Decide whether each statement below agrees with the text on the three phases of retirement. Answer yes or no for (a), (b) and (c), and quote the exact words from the text that settle each one.
(a) A couple retiring at 65 may need as much as $265,000 in savings for expected long-term healthcare costs.
(b) Travel usually picks up during the comfort phase.
(c) Clients are urged to review their retirement savings and budget every month.

- _EXCERPT PROVIDED_:
----

Are you looking for ways to help your clients focus on the long term when it comes to retirement planning?

Retirement lasts much longer today than it did even a few decades ago. People spending 20 or even 30 years in retirement is not uncommon, yet many of your clients aren’t thinking about how they need to budget their retirement savings to go the distance.

Have you thought about suggesting that your clients view retirement in three phases? Here’s how you can explain the three phases of retirement to your clients and help them understand what they will need to consider in each phase.

1. The honeymoon phase

At the start of retirement, you probably see your clients ready to jump into their life of newfound freedom. They might have a list of places to visit and new hobbies to try. Or maybe they just can’t wait to spend more time with friends and family.

During this stage, some of your clients may even decide to keep working in a part-time job they really enjoy.

What’s important for your clients to remember is they likely have years ahead of them, so it’s critical to plan right from the start. Encourage your clients to go over their retirement savings and budget with an annual review to help them see if they are hitting their budget, and explain that this gives them time to make adjustments before it’s too late.

2. The comfort phase

In this second phase of retirement, your clients will probably be settled with their lifestyle and spending more time enjoying their day-to-day lives; travel has likely slowed down.

The primary risk retirees need to think about during this stage is health. Clients may be surprised to learn that a couple that retires at the age of 65 may need to have as much as $265,000 in retirement savings to cover expected long-term healthcare costs.

Explain that this is why you want to help them with their retirement planning long before they hit this stage of retirement, so these expected healthcare costs are in the budget. It’s also a good idea to go over what they will need to think about when it comes to Medicare, supplemental health insurance and the potential for long-term care insurance, as well, since these can help defray medical costs.

Another factor you probably discuss with your clients is where they plan to live. In this phase of retirement, they will likely have already downsized, are thinking about downsizing, or are thinking about senior living communities. Offer to help run through these scenarios to see how changes impact their retirement budget and savings for the long term.

----

- _SOURCE DATA_:
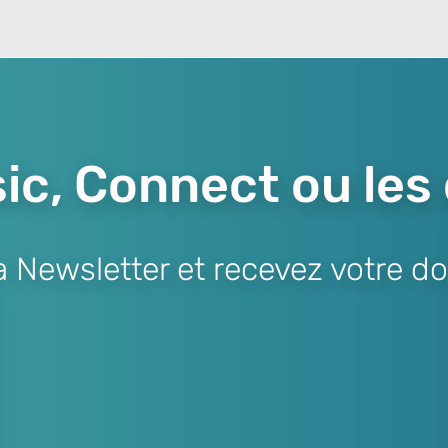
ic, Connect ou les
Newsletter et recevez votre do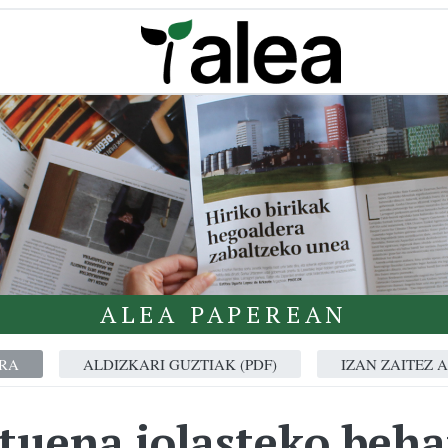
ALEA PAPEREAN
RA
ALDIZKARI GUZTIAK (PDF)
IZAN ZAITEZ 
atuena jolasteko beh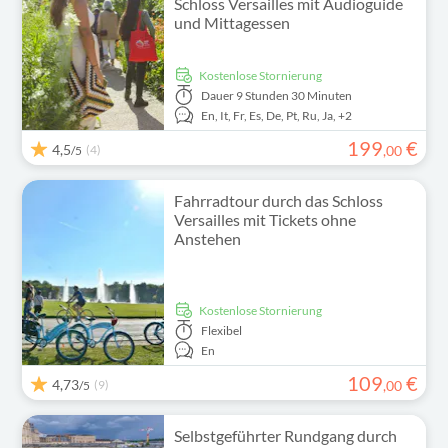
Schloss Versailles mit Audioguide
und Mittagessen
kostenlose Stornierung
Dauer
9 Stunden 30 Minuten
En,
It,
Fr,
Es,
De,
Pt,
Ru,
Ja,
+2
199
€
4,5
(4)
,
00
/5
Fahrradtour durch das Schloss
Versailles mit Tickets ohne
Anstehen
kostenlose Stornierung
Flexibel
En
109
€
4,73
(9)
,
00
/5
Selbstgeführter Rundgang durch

----

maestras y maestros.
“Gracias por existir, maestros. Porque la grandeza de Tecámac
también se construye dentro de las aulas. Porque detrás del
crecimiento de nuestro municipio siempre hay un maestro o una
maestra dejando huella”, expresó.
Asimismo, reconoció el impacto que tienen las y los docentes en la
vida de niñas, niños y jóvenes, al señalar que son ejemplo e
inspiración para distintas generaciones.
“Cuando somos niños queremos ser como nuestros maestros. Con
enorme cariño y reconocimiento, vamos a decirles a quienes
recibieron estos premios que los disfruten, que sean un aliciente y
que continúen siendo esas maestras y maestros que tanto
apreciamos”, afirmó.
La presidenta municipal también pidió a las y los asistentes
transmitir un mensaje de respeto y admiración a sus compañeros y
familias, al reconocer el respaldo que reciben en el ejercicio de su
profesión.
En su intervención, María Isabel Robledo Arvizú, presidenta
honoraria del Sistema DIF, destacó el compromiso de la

----

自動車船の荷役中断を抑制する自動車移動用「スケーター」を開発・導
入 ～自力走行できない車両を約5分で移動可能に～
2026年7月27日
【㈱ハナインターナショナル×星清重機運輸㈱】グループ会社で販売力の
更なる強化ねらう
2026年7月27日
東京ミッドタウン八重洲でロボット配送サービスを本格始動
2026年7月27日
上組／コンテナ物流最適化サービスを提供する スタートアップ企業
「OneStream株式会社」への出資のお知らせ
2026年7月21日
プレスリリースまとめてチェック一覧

----

- _REPLY_:
(a) Yes: "a couple that retires at the age of 65 may need to have as much as $265,000 in retirement savings to cover expected long-term healthcare costs"
(b) No: "travel has likely slowed down"
(c) No: "Encourage your clients to go over their retirement savings and budget with an annual review"